MATERIALS AND METHODS: In vitro studies characterized the interaction of
andexanet with edoxaban and its ability to reverse edoxaban-mediated anti-FXa
activity. In a rabbit model of surgically induced, acute hemorrhage, animals
received edoxaban vehicle+andexanet vehicle (control), edoxaban (1
mg/kg)+andexanet vehicle, edoxaban+andexanet (75 mg, 5-minute infusion, 20
minutes after edoxaban), or edoxaban vehicle+andexanet prior to injury. RESULTS:
Andexanet bound edoxaban with high affinity similar to FXa. Andexanet rapidly and
dose-dependently reversed the effects of edoxaban on FXa activity and coagulation
pharmacodynamic parameters in vitro. In edoxaban-anticoagulated rabbits,
andexanet reduced anti-FXa activity by 82% (from 548±87 to 100±41 ng/ml;
P<0.0001), mean unbound edoxaban plasma concentration by ~80% (from 100±10 to
21±6 ng/ml; P<0.0001), and blood loss by 80% vs. vehicle (adjusted for control,
2.6 vs. 12.9 g; P = 0.003). The reduction in blood loss correlated with the
decrease in anti-FXa activity (r = 0.6993, P<0.0001) and unbound edoxaban (r =
0.5951, P = 0.0035).
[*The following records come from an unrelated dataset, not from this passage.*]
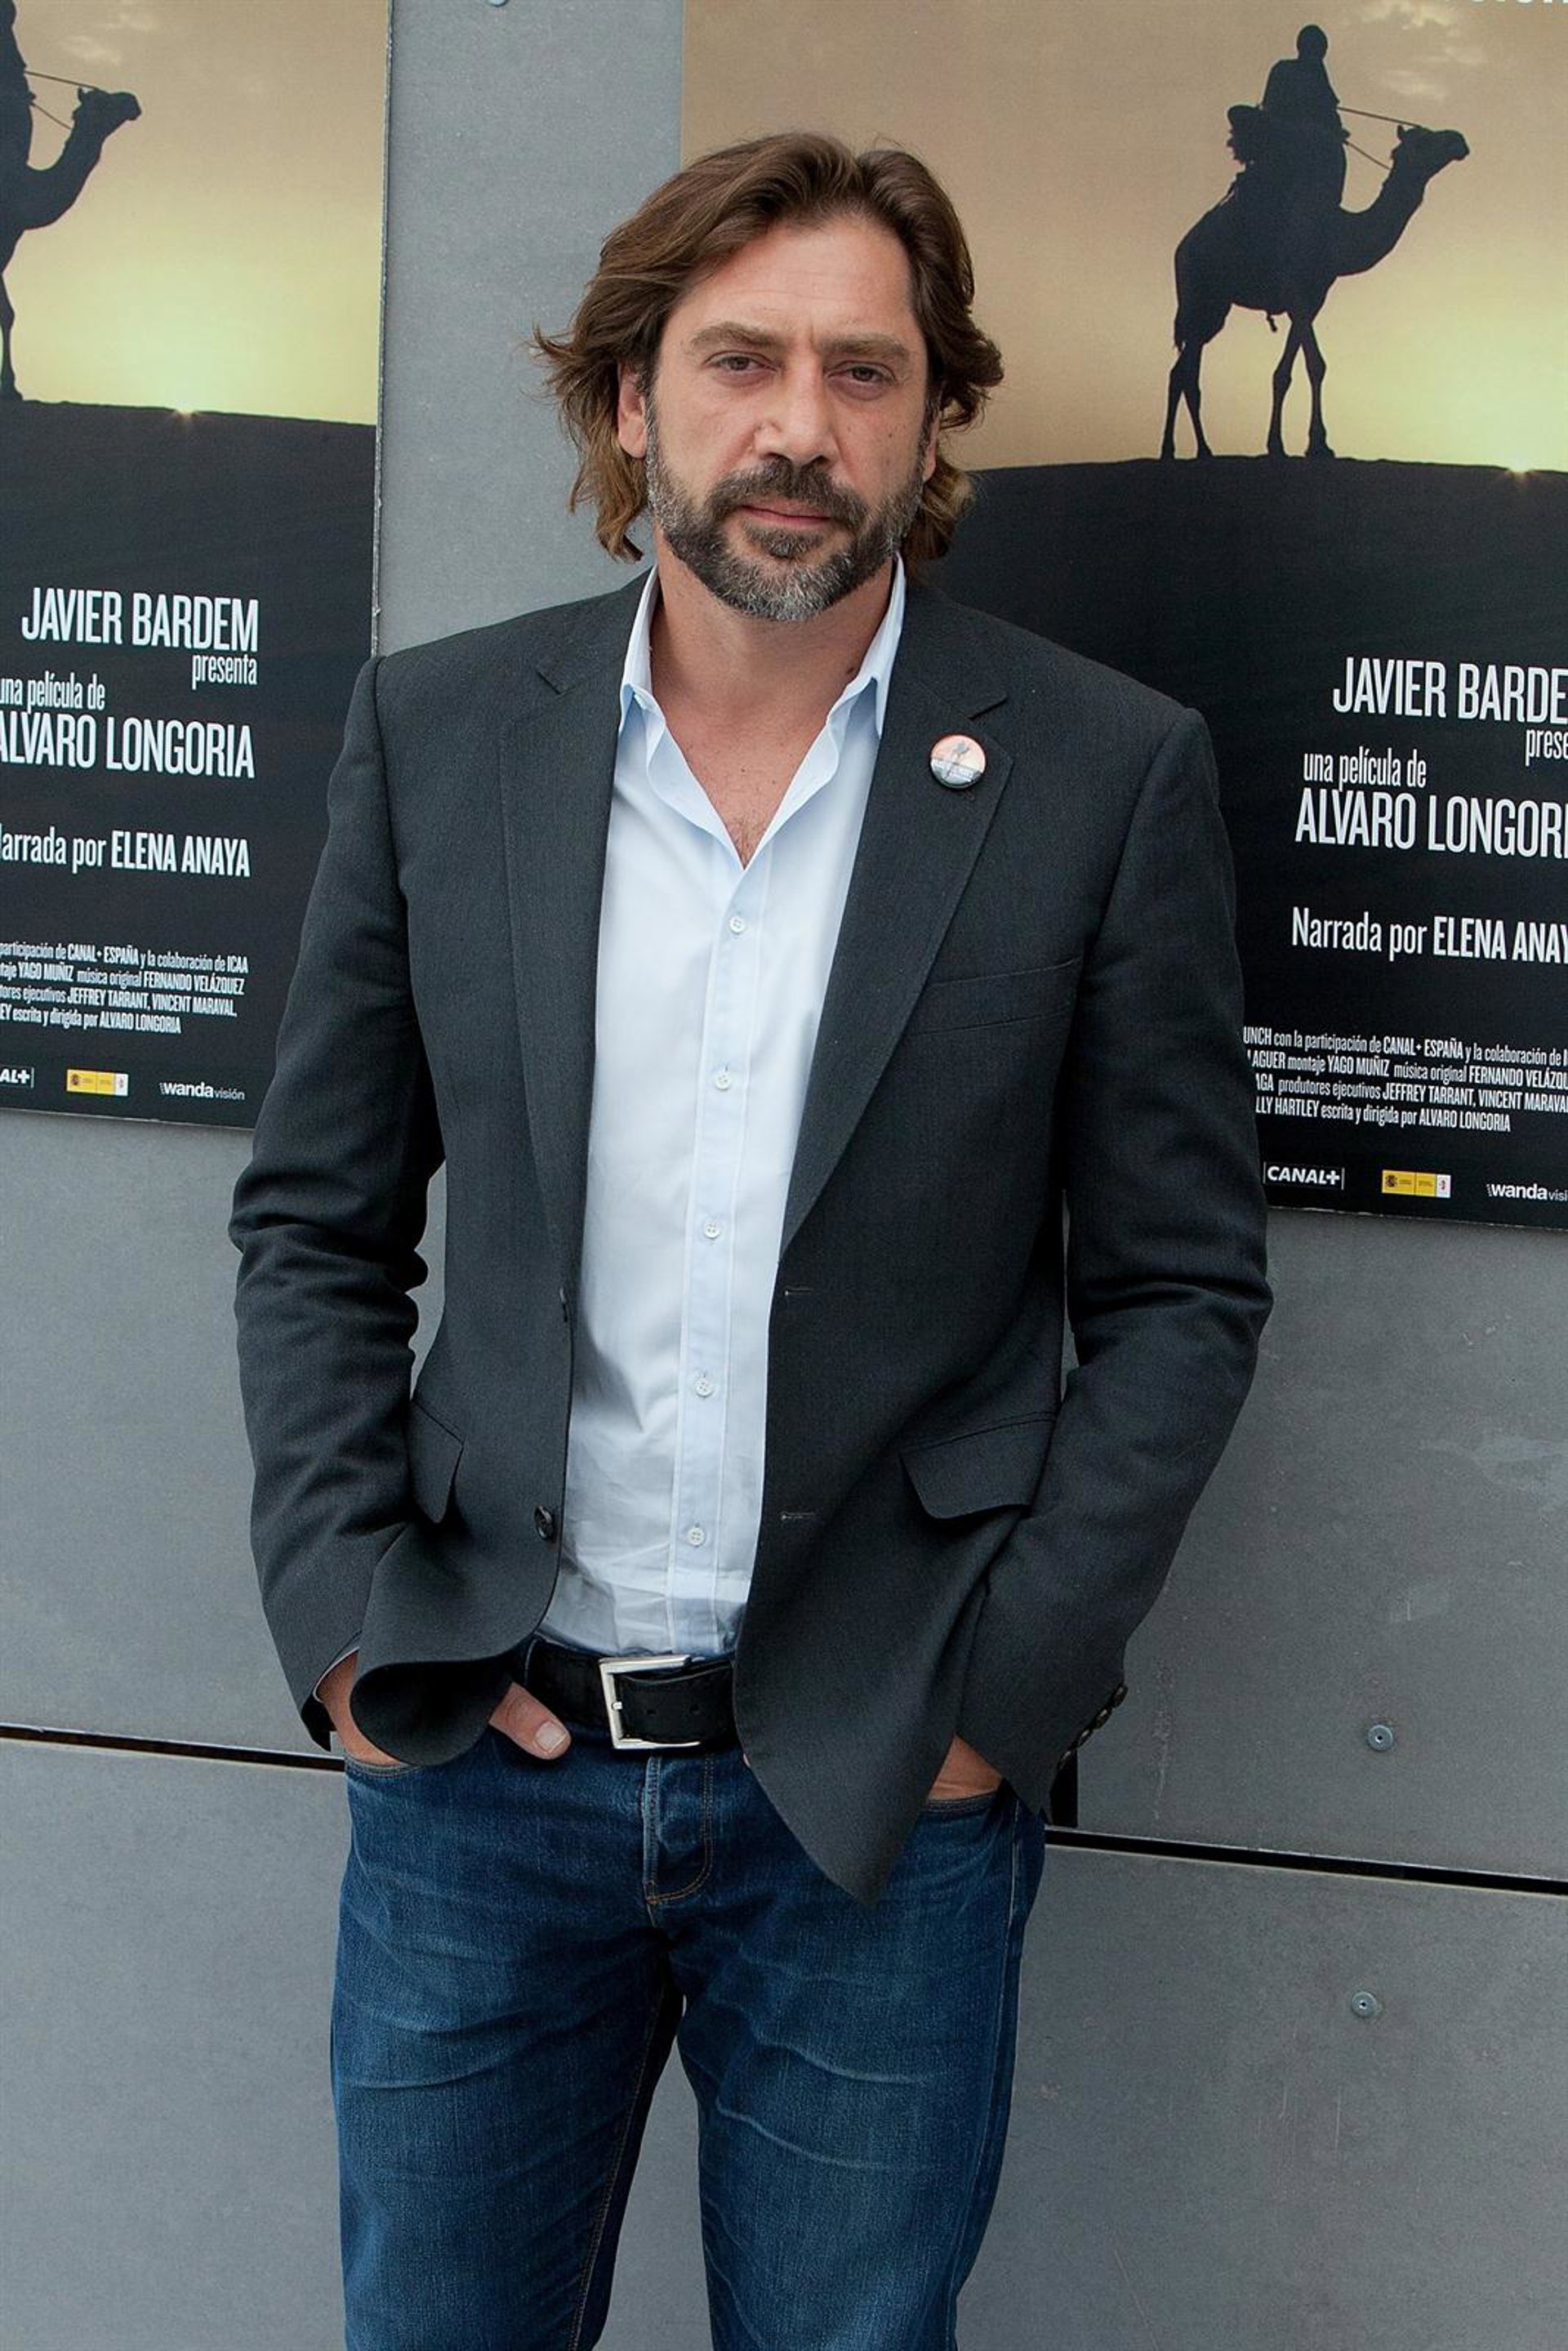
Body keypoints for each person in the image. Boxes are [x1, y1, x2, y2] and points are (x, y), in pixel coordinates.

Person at [231, 131, 1271, 2351]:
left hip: (878, 1800)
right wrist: (346, 1633)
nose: (801, 426)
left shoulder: (1101, 775)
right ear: (633, 400)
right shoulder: (444, 737)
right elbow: (316, 1222)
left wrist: (1000, 1700)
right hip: (484, 1772)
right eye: (740, 362)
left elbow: (1183, 1290)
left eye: (863, 372)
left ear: (930, 418)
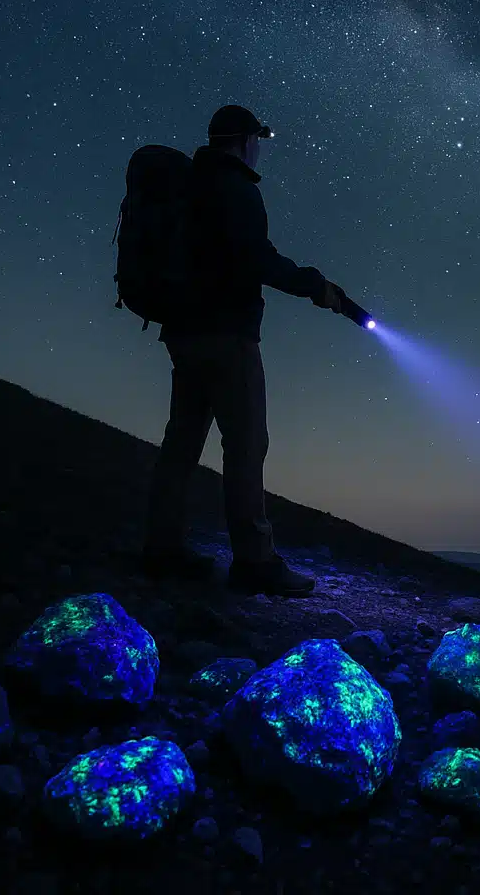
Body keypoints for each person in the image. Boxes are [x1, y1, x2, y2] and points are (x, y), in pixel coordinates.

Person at [138, 104, 345, 595]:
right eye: (258, 138)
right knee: (247, 446)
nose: (260, 147)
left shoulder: (192, 185)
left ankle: (161, 549)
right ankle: (255, 562)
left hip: (184, 334)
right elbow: (259, 261)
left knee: (181, 443)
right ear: (244, 140)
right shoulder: (236, 189)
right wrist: (315, 285)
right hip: (227, 336)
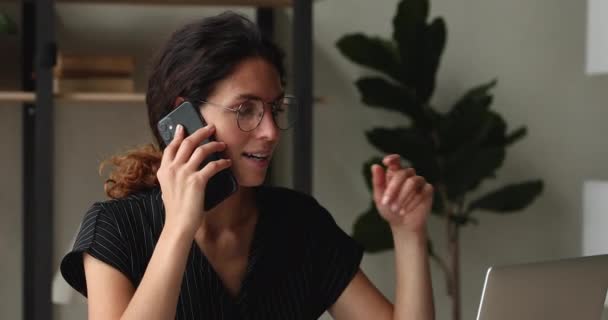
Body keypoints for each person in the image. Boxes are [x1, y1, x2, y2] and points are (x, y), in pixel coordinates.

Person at [60, 11, 435, 320]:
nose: (270, 131)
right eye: (246, 110)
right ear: (184, 115)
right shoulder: (116, 228)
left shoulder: (300, 224)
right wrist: (179, 227)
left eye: (274, 108)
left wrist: (408, 234)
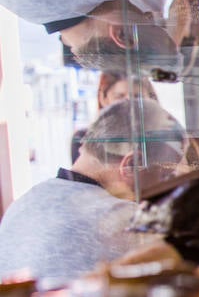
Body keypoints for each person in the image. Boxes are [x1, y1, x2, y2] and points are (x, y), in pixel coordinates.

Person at [0, 98, 185, 283]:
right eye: (165, 175)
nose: (166, 185)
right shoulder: (121, 219)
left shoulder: (22, 205)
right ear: (132, 164)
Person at [71, 71, 160, 162]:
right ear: (103, 99)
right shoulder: (83, 138)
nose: (130, 104)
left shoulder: (161, 136)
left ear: (150, 99)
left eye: (137, 97)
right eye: (120, 97)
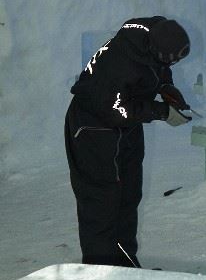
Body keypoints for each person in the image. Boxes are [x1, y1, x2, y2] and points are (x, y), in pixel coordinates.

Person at [65, 17, 192, 267]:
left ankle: (126, 268)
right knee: (102, 205)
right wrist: (160, 111)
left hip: (125, 129)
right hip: (94, 130)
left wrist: (165, 85)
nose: (169, 64)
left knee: (128, 197)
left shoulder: (152, 29)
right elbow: (115, 110)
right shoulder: (118, 65)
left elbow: (160, 65)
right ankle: (101, 274)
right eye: (168, 60)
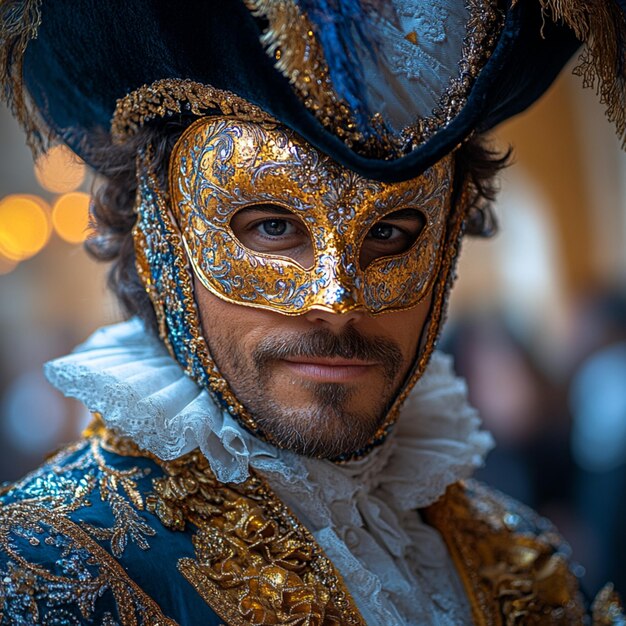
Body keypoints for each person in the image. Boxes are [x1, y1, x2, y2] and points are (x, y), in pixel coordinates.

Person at [0, 1, 624, 624]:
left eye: (390, 233)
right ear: (157, 232)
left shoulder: (525, 562)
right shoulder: (55, 571)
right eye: (272, 226)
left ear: (449, 240)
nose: (338, 302)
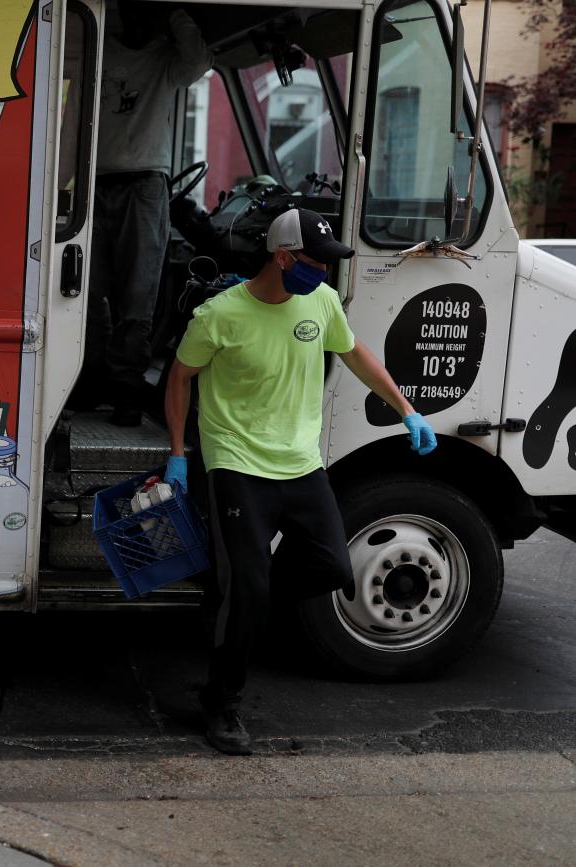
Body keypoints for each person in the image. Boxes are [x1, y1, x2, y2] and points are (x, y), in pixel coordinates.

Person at [161, 208, 438, 756]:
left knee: (331, 567)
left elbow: (354, 352)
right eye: (315, 262)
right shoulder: (219, 315)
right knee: (248, 588)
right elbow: (180, 377)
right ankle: (223, 700)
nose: (324, 273)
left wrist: (406, 409)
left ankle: (247, 599)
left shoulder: (321, 301)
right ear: (283, 257)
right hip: (237, 464)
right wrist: (177, 452)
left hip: (301, 463)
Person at [76, 1, 213, 427]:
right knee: (87, 290)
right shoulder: (101, 51)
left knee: (138, 294)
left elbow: (200, 60)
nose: (139, 22)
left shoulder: (166, 59)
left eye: (146, 15)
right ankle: (90, 376)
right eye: (133, 12)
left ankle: (126, 387)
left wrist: (174, 14)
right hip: (96, 179)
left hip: (146, 182)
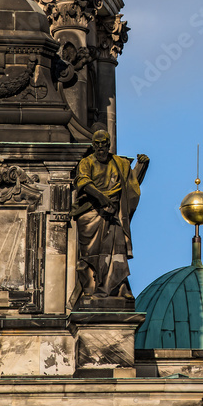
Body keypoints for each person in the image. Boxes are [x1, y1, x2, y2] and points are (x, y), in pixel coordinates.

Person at [70, 130, 149, 307]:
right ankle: (91, 288)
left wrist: (141, 167)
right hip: (90, 214)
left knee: (116, 251)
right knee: (90, 254)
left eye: (104, 144)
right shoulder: (86, 162)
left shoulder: (119, 163)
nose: (100, 148)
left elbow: (130, 184)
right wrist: (101, 197)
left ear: (108, 144)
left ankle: (117, 288)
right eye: (97, 144)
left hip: (112, 214)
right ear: (93, 145)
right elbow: (83, 182)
CONCLUSION: These data demonstrate that andexanet rapidly
reversed the anticoagulant effects of edoxaban, suggesting it could be clinically
valuable for the management of acute and surgery-related bleeding. Correlation of
blood loss with anti-FXa activity supports the use of anti-FXa activity as a
biomarker for assessing anticoagulation reversal in clinical trials.